==== Data supplied ====
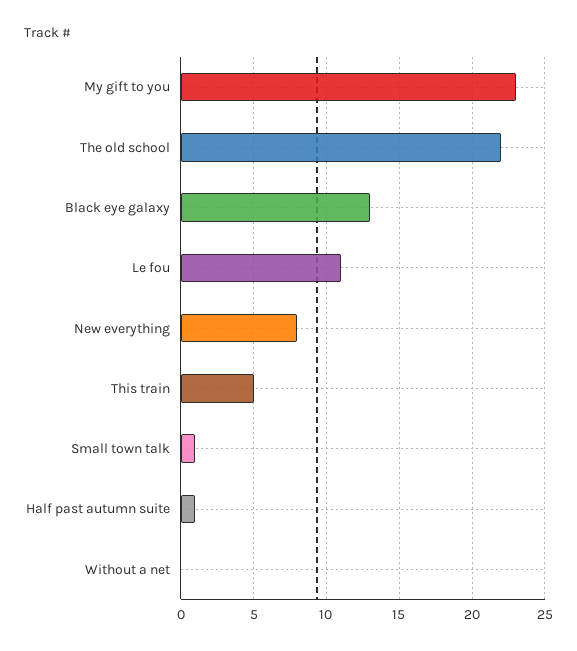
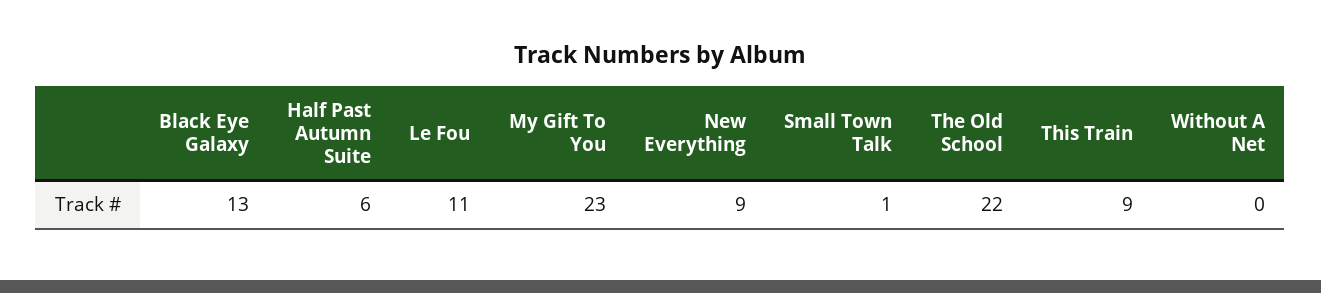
  {
    "My gift to you": 23,
    "The old school": 22,
    "Black eye galaxy": 13,
    "Le fou": 11,
-   "New everything": 8,
+   "New everything": 9,
-   "This train": 5,
+   "This train": 9,
    "Small town talk": 1,
-   "Half past autumn suite": 1,
+   "Half past autumn suite": 6,
    "Without a net": 0
  }

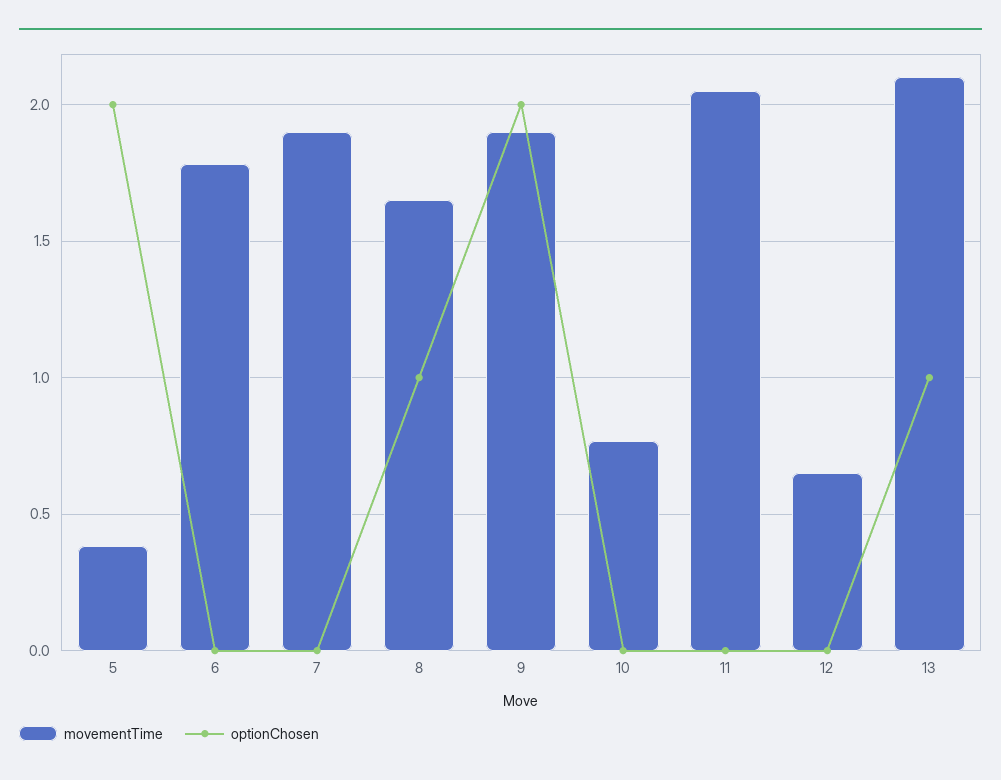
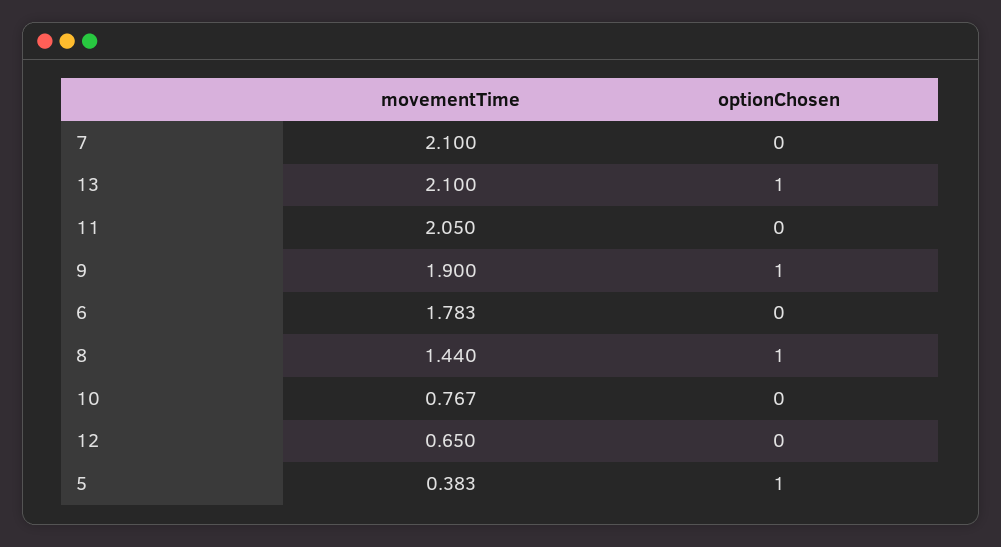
  {
    "movementTime": {
      "5": 0.383,
      "6": 1.783,
-     "7": 1.9,
+     "7": 2.1,
-     "8": 1.65,
+     "8": 1.44,
      "9": 1.9,
      "10": 0.767,
      "11": 2.05,
      "12": 0.65,
      "13": 2.1
    },
    "optionChosen": {
-     "5": 2,
+     "5": 1,
      "6": 0,
      "7": 0,
      "8": 1,
-     "9": 2,
+     "9": 1,
      "10": 0,
      "11": 0,
      "12": 0,
      "13": 1
    }
  }

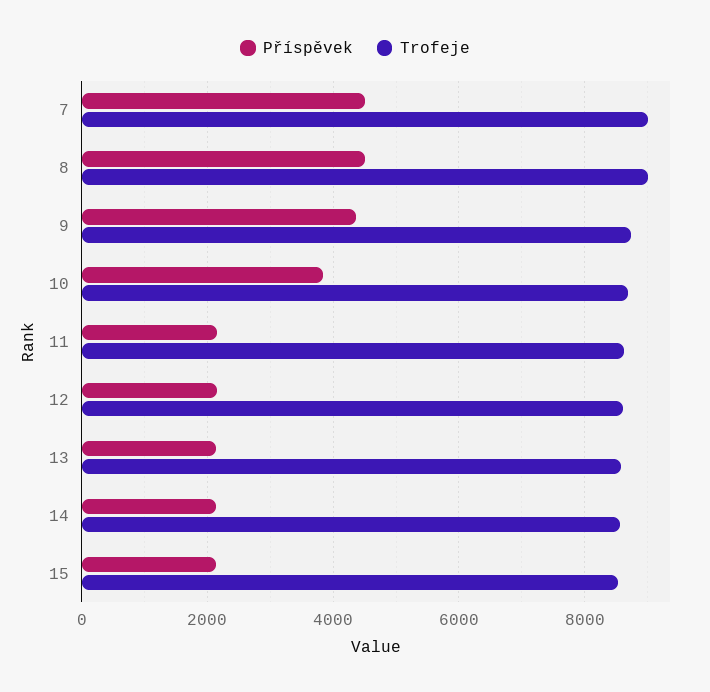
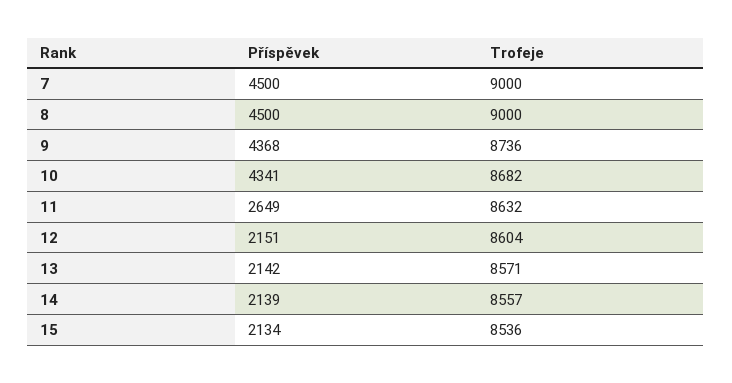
  {
    "Příspěvek": {
      "7": 4500,
      "8": 4500,
      "9": 4368,
-     "10": 3800,
+     "10": 4341,
-     "11": 2200,
+     "11": 2649,
      "12": 2151,
      "13": 2142,
      "14": 2139,
      "15": 2134
    },
    "Trofeje": {
      "7": 9000,
      "8": 9000,
      "9": 8736,
      "10": 8682,
      "11": 8632,
      "12": 8604,
      "13": 8571,
      "14": 8557,
      "15": 8536
    }
  }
====
* Task instructions *
Find every line in the records that has the word "suite". Then report the count alone.

* Response to the task *
2